## What is expected
Reproduce the lecture notes on register timing below word for word, from start to finish.

## Excerpt provided
· · · · ·

CoE 197U Timing
In this lecture, we will cover the following topics:
- Register timing basics
- Timing Uncertainty
- Clock distribution
Use the provided slide deck to guide you through this discussion. The main reference for this lecture is the Digital IC book[1]
Note that the slide deck contains information for both latch and register. In this discussion, we focus only on register timing.
Contents
Timing Basics
Shown in Fig. 1 is an illustration of the timing parameters of a register. Important parameters here are setup time (tsu), hold time (tH), clock-to-Q delay (tclk-q) and clock period (Tclk). Setup time is the minimum time required that the input data, D, has to be stable before the edge of the CLK. Hold time, on the other hand, is the minimum time required for data, D, to remain stable after the edge of the clock. The clk-to-q delay, as the name implies, is the time after the edge of the clock when the output, Q, is considered valid.

· · · · ·

## Supplied material
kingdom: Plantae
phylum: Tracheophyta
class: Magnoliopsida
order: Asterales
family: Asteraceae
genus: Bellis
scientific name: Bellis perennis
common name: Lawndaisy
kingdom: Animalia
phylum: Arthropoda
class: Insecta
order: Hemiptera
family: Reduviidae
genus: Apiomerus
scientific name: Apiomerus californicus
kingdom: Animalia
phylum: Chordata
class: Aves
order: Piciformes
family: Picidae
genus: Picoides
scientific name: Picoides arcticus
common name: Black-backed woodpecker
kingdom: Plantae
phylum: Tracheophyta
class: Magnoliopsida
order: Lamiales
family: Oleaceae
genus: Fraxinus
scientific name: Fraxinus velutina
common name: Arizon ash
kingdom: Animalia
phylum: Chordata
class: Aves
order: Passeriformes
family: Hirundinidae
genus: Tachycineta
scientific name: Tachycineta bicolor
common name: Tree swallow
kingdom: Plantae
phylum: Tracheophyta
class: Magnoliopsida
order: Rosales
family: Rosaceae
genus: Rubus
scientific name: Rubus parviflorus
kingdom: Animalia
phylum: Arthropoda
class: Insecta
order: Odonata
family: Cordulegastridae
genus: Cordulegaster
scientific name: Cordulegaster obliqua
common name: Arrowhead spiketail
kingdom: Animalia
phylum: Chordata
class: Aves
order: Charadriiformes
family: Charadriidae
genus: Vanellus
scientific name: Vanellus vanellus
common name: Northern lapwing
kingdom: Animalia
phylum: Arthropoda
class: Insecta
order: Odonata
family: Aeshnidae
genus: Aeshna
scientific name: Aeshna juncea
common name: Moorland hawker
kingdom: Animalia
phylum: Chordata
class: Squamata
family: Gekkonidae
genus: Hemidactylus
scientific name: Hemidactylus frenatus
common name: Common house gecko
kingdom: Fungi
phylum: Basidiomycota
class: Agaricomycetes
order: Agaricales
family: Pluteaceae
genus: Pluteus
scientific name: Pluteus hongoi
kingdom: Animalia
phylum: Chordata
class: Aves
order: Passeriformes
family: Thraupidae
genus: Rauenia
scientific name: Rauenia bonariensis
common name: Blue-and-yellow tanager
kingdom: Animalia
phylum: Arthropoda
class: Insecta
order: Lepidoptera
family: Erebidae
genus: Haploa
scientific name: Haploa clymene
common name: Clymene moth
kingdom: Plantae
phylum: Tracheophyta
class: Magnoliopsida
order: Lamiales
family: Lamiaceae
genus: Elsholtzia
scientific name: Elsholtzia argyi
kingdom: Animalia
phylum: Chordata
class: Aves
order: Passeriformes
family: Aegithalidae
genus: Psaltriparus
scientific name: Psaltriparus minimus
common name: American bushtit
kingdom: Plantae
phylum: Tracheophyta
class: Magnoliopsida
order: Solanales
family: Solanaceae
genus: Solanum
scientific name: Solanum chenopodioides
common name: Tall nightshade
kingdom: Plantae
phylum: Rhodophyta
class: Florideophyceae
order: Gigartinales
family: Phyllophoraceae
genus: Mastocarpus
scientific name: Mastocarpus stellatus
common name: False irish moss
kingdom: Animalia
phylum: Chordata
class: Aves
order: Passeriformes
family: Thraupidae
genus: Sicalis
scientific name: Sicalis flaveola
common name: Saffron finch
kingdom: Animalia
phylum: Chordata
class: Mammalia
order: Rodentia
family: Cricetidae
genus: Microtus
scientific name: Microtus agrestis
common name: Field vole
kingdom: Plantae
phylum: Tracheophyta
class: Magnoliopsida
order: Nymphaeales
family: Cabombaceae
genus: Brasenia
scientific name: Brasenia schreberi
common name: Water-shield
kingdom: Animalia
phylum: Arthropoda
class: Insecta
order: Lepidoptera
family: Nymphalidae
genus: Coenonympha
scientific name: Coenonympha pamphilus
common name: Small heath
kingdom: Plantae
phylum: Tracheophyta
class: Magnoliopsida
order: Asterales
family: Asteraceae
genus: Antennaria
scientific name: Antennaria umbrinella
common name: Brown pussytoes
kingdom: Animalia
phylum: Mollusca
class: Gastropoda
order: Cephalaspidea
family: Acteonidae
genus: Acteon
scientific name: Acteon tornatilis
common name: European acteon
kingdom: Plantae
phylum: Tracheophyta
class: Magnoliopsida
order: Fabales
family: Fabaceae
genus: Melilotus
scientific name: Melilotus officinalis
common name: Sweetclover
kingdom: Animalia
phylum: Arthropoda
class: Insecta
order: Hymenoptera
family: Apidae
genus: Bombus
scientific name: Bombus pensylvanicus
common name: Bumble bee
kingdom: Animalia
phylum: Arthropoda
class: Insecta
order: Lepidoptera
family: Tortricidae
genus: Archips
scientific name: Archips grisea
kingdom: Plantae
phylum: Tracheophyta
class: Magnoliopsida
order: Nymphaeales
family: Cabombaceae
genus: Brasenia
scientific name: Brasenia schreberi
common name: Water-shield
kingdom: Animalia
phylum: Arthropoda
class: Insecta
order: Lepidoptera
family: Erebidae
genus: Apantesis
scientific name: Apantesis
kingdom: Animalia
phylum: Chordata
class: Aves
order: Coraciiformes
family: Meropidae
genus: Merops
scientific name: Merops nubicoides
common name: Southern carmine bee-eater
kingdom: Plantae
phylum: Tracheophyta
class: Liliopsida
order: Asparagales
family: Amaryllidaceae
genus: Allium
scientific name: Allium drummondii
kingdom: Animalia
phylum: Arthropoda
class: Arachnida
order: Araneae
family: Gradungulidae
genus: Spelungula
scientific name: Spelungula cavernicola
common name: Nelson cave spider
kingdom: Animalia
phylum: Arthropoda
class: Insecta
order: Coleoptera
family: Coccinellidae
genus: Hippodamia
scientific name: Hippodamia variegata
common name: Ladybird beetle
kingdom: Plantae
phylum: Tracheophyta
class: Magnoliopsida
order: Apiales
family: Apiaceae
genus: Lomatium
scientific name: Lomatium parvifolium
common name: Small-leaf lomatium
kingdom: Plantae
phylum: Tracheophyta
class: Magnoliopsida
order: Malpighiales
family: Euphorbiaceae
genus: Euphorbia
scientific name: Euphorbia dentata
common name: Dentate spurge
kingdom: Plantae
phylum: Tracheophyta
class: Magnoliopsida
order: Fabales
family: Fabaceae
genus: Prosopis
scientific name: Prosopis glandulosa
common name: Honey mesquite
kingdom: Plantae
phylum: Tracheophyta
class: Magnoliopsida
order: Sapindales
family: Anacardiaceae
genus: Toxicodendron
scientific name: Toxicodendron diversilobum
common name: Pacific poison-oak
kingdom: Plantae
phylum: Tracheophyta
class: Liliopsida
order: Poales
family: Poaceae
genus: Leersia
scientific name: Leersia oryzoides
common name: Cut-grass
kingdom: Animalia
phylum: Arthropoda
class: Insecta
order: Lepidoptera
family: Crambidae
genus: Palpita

· · · · ·

## Solved problem
CoE 197U Timing
In this lecture, we will cover the following topics:
- Register timing basics
- Timing Uncertainty
- Clock distribution
Use the provided slide deck to guide you through this discussion. The main reference for this lecture is the Digital IC book[1]
Note that the slide deck contains information for both latch and register. In this discussion, we focus only on register timing.
Contents
Timing Basics
Shown in Fig. 1 is an illustration of the timing parameters of a register. Important parameters here are setup time (tsu), hold time (tH), clock-to-Q delay (tclk-q) and clock period (Tclk). Setup time is the minimum time required that the input data, D, has to be stable before the edge of the CLK. Hold time, on the other hand, is the minimum time required for data, D, to remain stable after the edge of the clock. The clk-to-q delay, as the name implies, is the time after the edge of the clock when the output, Q, is considered valid.